((

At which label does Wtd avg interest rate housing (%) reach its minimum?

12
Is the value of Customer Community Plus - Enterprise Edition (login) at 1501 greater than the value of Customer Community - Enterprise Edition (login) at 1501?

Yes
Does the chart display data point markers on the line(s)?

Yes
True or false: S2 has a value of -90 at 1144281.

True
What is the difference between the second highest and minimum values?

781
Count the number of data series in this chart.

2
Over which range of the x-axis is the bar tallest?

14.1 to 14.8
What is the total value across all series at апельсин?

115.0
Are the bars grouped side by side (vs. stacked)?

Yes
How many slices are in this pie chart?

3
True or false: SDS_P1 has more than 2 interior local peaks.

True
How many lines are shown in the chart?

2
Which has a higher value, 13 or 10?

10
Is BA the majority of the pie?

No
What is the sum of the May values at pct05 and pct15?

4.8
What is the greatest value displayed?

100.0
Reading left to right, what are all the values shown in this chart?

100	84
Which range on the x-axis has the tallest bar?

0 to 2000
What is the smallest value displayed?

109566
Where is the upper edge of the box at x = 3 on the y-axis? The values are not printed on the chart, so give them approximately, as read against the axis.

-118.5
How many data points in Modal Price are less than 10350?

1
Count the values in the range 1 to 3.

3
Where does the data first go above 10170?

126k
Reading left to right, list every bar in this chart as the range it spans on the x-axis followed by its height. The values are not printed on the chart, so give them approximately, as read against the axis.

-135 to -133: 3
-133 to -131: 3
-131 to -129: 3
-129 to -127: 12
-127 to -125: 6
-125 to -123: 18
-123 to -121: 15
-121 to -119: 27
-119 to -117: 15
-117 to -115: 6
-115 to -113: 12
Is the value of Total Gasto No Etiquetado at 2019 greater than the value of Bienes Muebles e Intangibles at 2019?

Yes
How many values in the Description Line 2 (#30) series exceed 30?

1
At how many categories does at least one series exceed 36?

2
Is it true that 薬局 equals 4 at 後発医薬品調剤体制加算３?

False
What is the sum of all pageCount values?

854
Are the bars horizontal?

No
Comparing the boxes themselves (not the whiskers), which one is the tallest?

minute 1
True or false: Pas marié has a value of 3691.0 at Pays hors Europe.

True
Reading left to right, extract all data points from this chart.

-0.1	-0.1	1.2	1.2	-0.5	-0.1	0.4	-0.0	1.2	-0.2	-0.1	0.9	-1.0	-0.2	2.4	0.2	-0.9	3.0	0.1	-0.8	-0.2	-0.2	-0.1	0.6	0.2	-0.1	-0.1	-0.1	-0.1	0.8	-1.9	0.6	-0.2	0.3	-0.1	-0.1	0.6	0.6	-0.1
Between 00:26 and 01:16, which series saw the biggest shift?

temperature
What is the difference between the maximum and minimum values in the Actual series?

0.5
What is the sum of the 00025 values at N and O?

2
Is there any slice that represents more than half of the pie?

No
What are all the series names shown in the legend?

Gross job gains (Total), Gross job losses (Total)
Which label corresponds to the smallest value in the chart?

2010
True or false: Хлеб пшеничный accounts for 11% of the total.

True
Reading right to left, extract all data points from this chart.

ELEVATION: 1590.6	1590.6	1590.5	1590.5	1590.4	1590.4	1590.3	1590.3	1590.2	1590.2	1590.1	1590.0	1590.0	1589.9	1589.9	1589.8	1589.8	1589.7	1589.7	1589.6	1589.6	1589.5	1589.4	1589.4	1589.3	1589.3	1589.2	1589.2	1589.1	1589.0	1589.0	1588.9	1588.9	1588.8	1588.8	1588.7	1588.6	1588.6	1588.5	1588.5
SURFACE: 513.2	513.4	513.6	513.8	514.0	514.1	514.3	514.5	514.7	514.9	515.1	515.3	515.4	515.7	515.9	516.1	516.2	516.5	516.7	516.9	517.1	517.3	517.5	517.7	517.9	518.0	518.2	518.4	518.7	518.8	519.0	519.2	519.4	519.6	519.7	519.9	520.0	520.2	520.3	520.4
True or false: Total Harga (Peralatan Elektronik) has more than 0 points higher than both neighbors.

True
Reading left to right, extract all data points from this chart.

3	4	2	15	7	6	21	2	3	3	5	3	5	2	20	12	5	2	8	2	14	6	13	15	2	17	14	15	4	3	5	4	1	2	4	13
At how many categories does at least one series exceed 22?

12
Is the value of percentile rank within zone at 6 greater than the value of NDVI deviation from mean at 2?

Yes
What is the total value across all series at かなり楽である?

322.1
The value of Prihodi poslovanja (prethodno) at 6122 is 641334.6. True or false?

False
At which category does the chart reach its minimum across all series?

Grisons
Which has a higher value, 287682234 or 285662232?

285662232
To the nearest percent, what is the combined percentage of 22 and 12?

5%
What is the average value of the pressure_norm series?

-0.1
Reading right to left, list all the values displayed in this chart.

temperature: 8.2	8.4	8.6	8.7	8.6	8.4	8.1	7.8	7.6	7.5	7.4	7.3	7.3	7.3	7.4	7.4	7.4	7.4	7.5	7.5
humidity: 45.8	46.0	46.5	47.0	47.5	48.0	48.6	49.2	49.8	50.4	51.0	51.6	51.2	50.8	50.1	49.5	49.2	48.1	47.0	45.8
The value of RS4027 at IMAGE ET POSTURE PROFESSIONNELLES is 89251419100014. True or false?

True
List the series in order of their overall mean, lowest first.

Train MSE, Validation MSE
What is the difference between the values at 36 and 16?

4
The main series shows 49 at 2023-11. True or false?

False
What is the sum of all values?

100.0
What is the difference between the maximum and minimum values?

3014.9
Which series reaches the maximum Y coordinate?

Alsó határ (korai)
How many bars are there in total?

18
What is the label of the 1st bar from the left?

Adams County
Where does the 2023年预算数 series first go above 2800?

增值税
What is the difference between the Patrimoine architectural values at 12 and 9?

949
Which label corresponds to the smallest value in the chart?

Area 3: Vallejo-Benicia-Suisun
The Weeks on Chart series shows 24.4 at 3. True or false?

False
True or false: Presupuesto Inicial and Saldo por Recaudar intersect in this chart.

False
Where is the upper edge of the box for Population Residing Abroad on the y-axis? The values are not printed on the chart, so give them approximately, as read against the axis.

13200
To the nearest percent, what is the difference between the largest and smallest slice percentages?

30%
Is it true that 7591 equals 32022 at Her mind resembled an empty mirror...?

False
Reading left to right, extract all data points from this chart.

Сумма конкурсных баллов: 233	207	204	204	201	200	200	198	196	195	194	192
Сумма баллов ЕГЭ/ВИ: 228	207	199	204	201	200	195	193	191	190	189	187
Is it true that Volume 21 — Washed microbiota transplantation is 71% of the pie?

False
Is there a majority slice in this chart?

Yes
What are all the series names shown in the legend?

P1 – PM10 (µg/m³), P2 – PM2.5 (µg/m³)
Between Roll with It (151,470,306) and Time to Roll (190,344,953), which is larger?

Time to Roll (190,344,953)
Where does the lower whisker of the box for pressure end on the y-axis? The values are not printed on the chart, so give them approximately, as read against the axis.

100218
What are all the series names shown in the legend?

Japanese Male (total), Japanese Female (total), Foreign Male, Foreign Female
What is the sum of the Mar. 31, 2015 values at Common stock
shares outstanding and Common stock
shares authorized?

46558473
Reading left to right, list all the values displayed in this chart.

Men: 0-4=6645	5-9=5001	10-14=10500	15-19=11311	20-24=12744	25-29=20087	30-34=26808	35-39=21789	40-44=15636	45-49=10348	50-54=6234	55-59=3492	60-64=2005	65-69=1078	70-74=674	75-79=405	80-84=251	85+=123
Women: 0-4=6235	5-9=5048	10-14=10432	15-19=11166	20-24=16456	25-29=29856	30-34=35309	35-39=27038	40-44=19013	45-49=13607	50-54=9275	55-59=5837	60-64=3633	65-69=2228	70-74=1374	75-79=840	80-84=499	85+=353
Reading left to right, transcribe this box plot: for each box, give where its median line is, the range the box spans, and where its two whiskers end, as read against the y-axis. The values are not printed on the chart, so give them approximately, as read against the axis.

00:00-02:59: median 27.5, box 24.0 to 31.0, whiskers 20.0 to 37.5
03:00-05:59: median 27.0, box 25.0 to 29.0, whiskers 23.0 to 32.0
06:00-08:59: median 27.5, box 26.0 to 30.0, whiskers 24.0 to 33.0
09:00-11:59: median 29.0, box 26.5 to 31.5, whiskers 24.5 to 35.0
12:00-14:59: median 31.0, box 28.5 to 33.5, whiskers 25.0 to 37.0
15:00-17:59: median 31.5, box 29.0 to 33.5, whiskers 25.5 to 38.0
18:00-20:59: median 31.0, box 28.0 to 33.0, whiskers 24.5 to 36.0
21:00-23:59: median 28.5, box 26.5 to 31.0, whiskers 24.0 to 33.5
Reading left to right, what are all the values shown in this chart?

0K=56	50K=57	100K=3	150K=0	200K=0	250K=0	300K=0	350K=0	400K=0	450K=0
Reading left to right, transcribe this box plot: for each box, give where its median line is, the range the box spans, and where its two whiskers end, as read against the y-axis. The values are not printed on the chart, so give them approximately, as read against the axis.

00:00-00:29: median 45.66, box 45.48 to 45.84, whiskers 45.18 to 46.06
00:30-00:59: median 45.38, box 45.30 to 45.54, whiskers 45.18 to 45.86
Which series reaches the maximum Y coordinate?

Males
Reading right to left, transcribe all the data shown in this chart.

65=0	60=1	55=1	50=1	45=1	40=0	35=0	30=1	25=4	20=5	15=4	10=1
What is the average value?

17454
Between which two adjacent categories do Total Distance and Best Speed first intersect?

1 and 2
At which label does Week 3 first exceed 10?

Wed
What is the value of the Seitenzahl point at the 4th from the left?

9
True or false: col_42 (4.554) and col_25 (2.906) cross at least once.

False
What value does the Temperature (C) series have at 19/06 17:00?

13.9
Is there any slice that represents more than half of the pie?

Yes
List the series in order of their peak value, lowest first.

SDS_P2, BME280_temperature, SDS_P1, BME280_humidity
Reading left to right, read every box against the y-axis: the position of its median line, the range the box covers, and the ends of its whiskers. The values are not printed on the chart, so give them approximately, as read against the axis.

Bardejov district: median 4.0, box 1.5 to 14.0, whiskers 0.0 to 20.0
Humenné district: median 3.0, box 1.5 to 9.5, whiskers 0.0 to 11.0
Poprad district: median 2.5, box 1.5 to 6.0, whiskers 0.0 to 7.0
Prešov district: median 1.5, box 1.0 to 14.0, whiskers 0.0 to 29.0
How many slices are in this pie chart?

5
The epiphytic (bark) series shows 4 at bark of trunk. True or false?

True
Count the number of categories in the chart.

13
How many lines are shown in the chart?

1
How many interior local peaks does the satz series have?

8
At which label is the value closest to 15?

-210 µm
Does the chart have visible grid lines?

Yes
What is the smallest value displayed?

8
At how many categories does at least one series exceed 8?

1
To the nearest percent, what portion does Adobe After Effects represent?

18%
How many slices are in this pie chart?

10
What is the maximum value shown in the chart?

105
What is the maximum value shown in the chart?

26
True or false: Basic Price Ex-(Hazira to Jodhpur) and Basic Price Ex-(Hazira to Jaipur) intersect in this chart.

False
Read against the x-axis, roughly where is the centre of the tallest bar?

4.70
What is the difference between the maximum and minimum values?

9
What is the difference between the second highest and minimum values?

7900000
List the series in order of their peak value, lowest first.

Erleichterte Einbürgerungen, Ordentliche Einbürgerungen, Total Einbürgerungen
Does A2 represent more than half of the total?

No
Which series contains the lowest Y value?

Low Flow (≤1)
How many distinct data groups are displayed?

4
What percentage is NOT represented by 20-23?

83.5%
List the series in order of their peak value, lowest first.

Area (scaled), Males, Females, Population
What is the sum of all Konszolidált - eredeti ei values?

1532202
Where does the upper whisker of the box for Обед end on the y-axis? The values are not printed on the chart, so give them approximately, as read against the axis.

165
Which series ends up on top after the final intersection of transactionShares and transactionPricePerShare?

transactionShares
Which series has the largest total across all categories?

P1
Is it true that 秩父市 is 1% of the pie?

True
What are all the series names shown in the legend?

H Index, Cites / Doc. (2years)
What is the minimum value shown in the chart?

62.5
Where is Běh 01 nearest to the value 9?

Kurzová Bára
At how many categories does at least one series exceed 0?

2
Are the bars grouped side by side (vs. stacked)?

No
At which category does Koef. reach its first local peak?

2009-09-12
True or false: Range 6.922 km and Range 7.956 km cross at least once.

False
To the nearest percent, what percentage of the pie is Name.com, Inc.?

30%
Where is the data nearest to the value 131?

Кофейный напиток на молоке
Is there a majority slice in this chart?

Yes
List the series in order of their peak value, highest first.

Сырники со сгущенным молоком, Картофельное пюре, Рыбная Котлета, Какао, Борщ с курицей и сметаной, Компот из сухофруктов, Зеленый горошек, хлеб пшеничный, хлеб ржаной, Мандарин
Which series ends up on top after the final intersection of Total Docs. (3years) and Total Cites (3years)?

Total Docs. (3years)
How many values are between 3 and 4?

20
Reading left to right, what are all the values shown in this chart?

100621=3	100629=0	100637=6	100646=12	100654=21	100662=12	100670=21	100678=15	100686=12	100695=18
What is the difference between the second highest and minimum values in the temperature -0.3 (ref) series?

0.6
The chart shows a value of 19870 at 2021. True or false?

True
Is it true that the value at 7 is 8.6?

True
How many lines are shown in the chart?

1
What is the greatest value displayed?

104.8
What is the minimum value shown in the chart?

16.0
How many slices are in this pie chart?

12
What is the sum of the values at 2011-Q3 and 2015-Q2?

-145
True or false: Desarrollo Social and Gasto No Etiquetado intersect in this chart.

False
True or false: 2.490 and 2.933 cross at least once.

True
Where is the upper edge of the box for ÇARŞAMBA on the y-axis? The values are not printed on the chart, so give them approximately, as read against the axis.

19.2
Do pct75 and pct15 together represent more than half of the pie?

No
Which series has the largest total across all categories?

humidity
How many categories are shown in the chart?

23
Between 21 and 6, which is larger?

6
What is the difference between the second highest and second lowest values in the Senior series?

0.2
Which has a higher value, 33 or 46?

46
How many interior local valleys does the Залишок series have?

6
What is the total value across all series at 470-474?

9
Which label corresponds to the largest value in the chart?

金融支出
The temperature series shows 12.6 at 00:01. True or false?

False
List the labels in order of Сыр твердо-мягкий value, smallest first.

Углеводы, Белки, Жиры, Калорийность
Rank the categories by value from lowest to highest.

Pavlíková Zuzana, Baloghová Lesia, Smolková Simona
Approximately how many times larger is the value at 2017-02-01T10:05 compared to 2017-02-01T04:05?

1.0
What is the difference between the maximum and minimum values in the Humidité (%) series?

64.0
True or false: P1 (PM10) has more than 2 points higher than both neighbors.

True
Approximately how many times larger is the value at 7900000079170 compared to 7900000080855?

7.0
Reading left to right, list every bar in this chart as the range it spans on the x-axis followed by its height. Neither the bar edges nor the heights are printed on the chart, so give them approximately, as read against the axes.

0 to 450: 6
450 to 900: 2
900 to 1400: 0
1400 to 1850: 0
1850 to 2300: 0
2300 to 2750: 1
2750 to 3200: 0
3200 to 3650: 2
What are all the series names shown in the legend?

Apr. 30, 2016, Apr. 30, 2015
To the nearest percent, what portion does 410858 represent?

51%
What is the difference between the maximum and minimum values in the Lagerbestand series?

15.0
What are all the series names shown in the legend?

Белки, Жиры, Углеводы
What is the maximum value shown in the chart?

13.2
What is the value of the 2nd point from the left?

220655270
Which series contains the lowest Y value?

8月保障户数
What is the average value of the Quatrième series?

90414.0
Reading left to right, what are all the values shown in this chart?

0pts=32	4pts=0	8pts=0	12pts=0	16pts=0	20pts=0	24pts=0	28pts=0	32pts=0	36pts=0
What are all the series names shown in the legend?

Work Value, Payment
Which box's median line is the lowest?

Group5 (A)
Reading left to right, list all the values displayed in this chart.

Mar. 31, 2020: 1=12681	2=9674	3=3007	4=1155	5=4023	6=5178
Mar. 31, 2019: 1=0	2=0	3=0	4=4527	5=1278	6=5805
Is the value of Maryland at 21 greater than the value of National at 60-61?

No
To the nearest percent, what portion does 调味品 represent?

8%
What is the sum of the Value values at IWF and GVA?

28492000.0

))

■ **Task objective**: List every line in the data above that contains the string "district".

■ **Solution to this exercise**:
Bardejov district: median 4.0, box 1.5 to 14.0, whiskers 0.0 to 20.0
Humenné district: median 3.0, box 1.5 to 9.5, whiskers 0.0 to 11.0
Poprad district: median 2.5, box 1.5 to 6.0, whiskers 0.0 to 7.0
Prešov district: median 1.5, box 1.0 to 14.0, whiskers 0.0 to 29.0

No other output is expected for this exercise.